So much for the Harlem Shuffle. The Louisville Chef Shuffle is underway in at least three restaurant kitchens.

• Curry running Napa kitchen: Two weeks ago, Brian Curry, a long-time sous chef at Napa River Grill, was appointed executive chef there. Under direction from its new owner, Junior Bridgeman, he and sous chef Seth Butkus have recently overhauled the restaurant’s dinner and lunch menus. (Skip down to read more details.)

• McCandless bids St. Chuck fair well: Patrick McCandless has left the executive chef’s spot at St. Charles Exchange for as of yet unknown reasons. Longtime sous chef Tyler Powell has been promoted to executive chef.

A Sullivan University graduate, McCandless successfully led the one year old kitchen for the past several months and executed the restaurant’s first James Beard House dinner in February. By all accounts, he knocked it out of the park.

Patrick McCandless, former executive chef at St. Charles Exchange, has left the year-old restaurant.

No word on whether he’s looking for work within the Louisville scene.

• Hungerford cools on Coals: Michael Hungerford, executive chef and pizzaioli at Coals Artisan Pizza, has stepped away from the 1,000-degrees Fahrenheit fire-breathing coal oven to pursue other interests.

Despite having no formal pizza training, Hungerford was instrumental in perfecting the pizzeria’s dough and menu and helping the business achieve significant success from the start.

Given that owners Mark and Madeline Peters are seeking a location for a second Coals, the question of who will captain the ovens remains unanswered.

A call to Mark Peters hadn’t been returned by press time.

But there is possible employment … According to the grapevine, Big Springs Country Club is looking for a new executive chef.

• Napa River Grill menu culled to refine focus on California cuisine: When J.D. Rothberg co-founded Napa River Grill (NRG) a decade ago, he and partner Michael Grisanti — as well as a host of multiple chefs who lay claim to creating the original menu — presented Louisvillians with a terrific new restaurant unlike any in the city.

The hard-driving Rothberg later created the hugely successful breakfast-brunch spot, Wild Eggs, and sold Napa River last year to focus fully on expanding that concept.

◇ ◇ ◇ ◇ ◇

### [Written task 1]
Decide whether each statement agrees with the article about Louisville chef changes, answering yes or no and quoting the deciding words: (a) Brian Curry was a sous chef at Napa River Grill before becoming its executive chef. (b) Michael Hungerford had formal pizza training. (c) Rothberg sold Napa River to concentrate on expanding Wild Eggs.
The listing after this point has no connection to the article about Louisville chef changes.

◇ ◇ ◇ ◇ ◇

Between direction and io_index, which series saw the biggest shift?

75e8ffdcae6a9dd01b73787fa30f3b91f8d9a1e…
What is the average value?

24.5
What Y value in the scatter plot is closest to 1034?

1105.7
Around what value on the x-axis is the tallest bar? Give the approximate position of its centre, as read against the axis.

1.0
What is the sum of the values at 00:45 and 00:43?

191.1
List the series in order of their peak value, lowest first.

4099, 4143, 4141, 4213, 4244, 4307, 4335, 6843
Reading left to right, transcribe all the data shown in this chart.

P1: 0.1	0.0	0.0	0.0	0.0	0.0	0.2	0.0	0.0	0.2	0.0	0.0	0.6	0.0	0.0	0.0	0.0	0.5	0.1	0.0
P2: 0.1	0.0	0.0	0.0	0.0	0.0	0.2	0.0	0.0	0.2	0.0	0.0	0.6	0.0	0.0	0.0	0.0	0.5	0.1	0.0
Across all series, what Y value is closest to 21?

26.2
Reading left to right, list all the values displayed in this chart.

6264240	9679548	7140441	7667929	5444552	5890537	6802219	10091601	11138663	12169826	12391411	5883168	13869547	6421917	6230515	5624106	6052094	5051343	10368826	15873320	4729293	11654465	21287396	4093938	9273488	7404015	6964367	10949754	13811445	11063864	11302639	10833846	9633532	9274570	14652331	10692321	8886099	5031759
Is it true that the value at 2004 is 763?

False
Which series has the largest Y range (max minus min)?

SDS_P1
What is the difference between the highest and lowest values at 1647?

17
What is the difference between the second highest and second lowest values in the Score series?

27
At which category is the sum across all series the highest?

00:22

◇ ◇ ◇ ◇ ◇

### [Written task 2]
Edit the lines of the listing starting at its first line and ending at the line containing "Across all series, what", replacing "series" with "datasets" and leaving everything else unchanged, and give only those lines.

### [Answer space 1]
(a) Yes: "Brian Curry, a long-time sous chef at Napa River Grill, was appointed executive chef there."
(b) No: "Despite having no formal pizza training"
(c) Yes: "sold Napa River last year to focus fully on expanding that concept."

### [Answer space 2]
Between direction and io_index, which datasets saw the biggest shift?

75e8ffdcae6a9dd01b73787fa30f3b91f8d9a1e…
What is the average value?

24.5
What Y value in the scatter plot is closest to 1034?

1105.7
Around what value on the x-axis is the tallest bar? Give the approximate position of its centre, as read against the axis.

1.0
What is the sum of the values at 00:45 and 00:43?

191.1
List the datasets in order of their peak value, lowest first.

4099, 4143, 4141, 4213, 4244, 4307, 4335, 6843
Reading left to right, transcribe all the data shown in this chart.

P1: 0.1	0.0	0.0	0.0	0.0	0.0	0.2	0.0	0.0	0.2	0.0	0.0	0.6	0.0	0.0	0.0	0.0	0.5	0.1	0.0
P2: 0.1	0.0	0.0	0.0	0.0	0.0	0.2	0.0	0.0	0.2	0.0	0.0	0.6	0.0	0.0	0.0	0.0	0.5	0.1	0.0
Across all datasets, what Y value is closest to 21?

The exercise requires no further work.